> [Work item]:
Each record that comes next should be output exactly; pictures do not belong in the copy.

> [Provided records]:
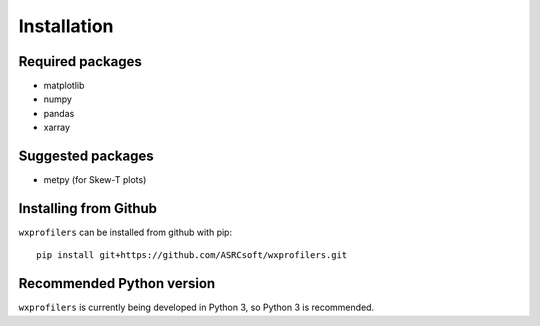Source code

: Installation
============

Required packages
-----------------
- matplotlib
- numpy
- pandas
- xarray


Suggested packages
------------------
- metpy (for Skew-T plots)


Installing from Github
----------------------

``wxprofilers`` can be installed from github with pip::
  
  pip install git+https://github.com/ASRCsoft/wxprofilers.git


Recommended Python version
--------------------------
``wxprofilers`` is currently being developed in Python 3, so Python 3 is recommended.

> [Exercise response]:
Source code

: Installation
============

Required packages
-----------------
- matplotlib
- numpy
- pandas
- xarray


Suggested packages
------------------
- metpy (for Skew-T plots)


Installing from Github
----------------------

``wxprofilers`` can be installed from github with pip::
  
  pip install git+https://github.com/ASRCsoft/wxprofilers.git


Recommended Python version
--------------------------
``wxprofilers`` is currently being developed in Python 3, so Python 3 is recommended.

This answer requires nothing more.